The “Classics” of Video Art (1965-1995) – New media

Former Fix Factory

The exhibition presented the first important core of 64 video art works by some of the “classic” artists of the genre , acquired by the Museum during 2000, covering the historical period between 1965-1995 and 4 digital works on CD-Rom.

The works of video art being presented can be understood as part of the broad horizon encompassed by post-representational trends, such as those fashioned in the second half of the 20th century, which have returned to reality itself in order to explore critically, contemplatively and poetically, human substance and essence within the network of its social, communicative, existential and transcultural relationships.

Video, with the multiplicity of potentials it offers, and particularly in the use and disruption of a host of codes simultaneously, among which are those of both the oral and written word, the voice, sound and their common matrix, silence, has likewise provided the opportunity for new and highly significant audio-visual games. Through the medium of recording, video became in the hands of these artists an exceptionally flexible and expressive instrument, in whose multiformity one recognizes the partial realization of the demand for the synthesis of the arts, as it was touched upon by Kandisnky at the very outset of modernism.
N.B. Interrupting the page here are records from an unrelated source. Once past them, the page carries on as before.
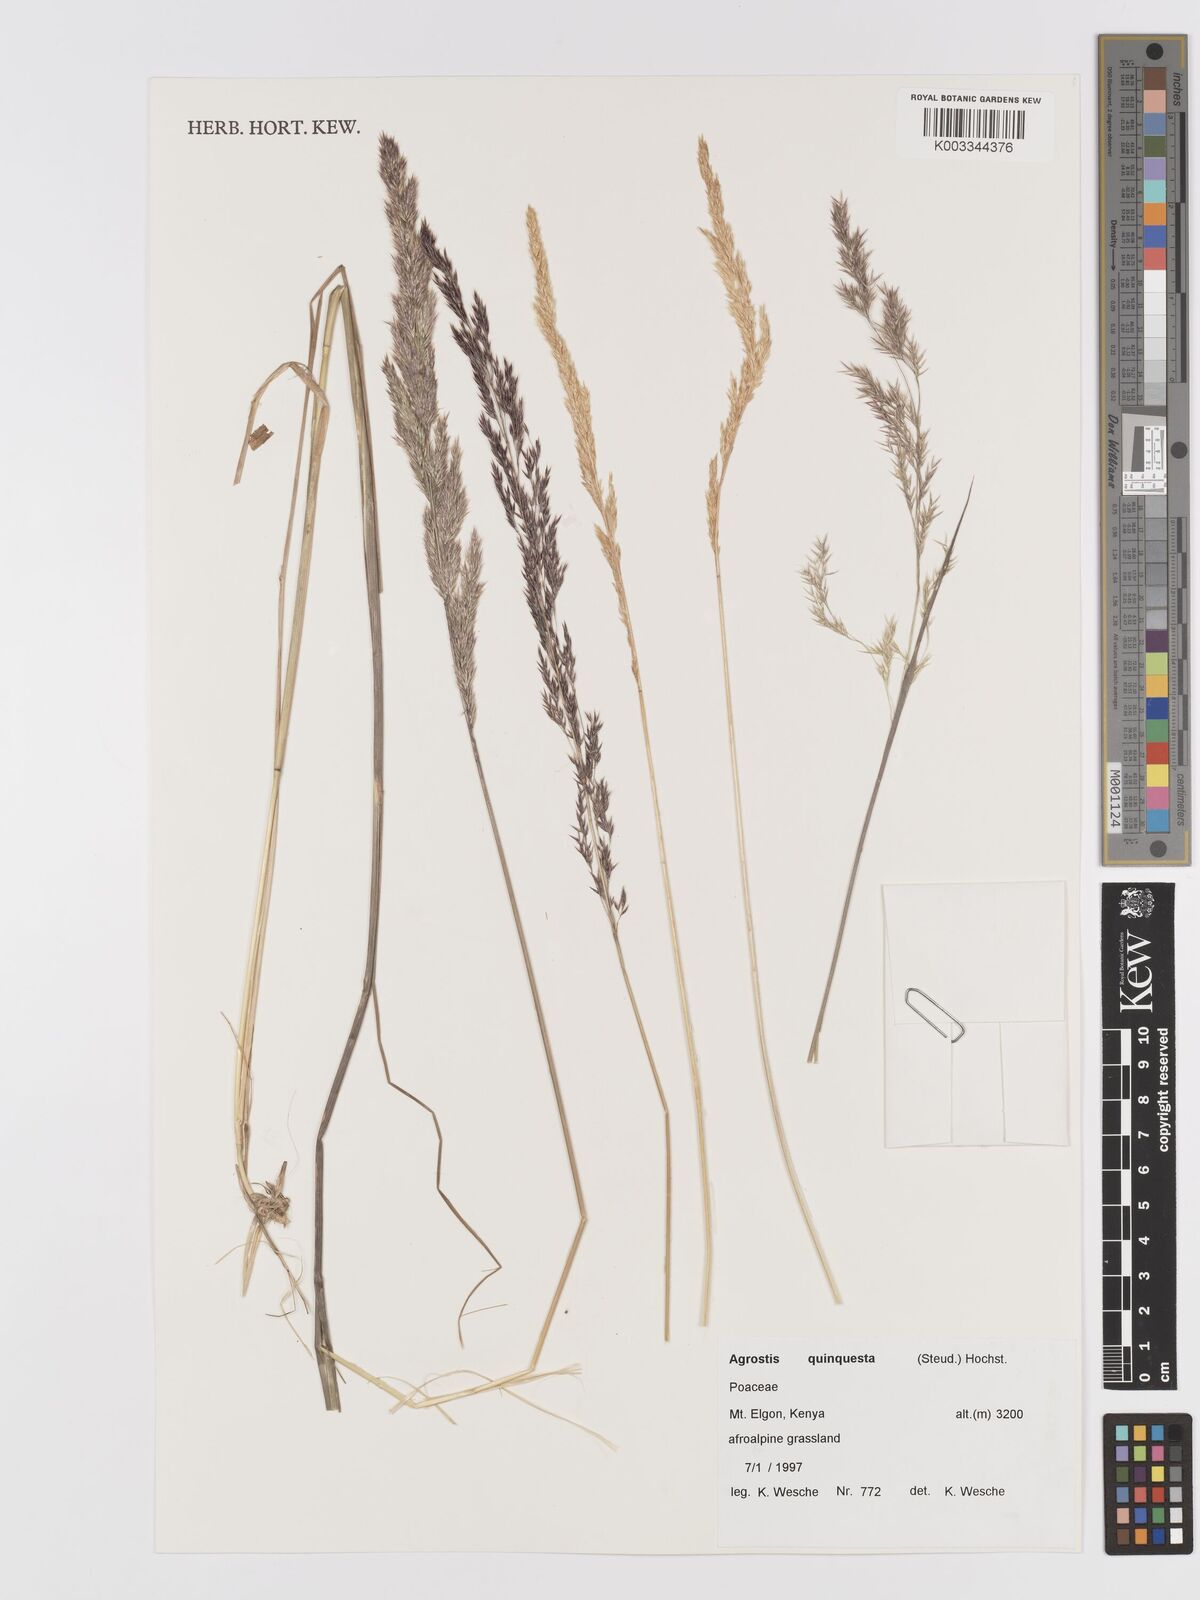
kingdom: Plantae
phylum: Tracheophyta
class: Liliopsida
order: Poales
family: Poaceae
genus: Agrostis
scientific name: Agrostis quinqueseta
It is true, nevertheless, that the disturbances, the gaps, the fissures and the fracturing of the image, of speech and sound, at times make many video works hermetic and hard to access. The difficulty involved in understanding some of these works is further increased by the fact that in contrast to the orderly flow of images found in the cinema, video permits distortions, reciprocal infiltrations, and simultaneous projection, and take more delight in daring intertextual references. Nonetheless, the receptive spectator, who enters the museum leaving his customary viewing habits outside the door, those which bias him toward more traditional visual forms, and first and foremost, the convention of direct and collective viewing and contact, will not be slow in rearing his reward. Looking, and then looking again at these works, he will come to make his own reading with the growing conviction that there is no single and excusive interpretation.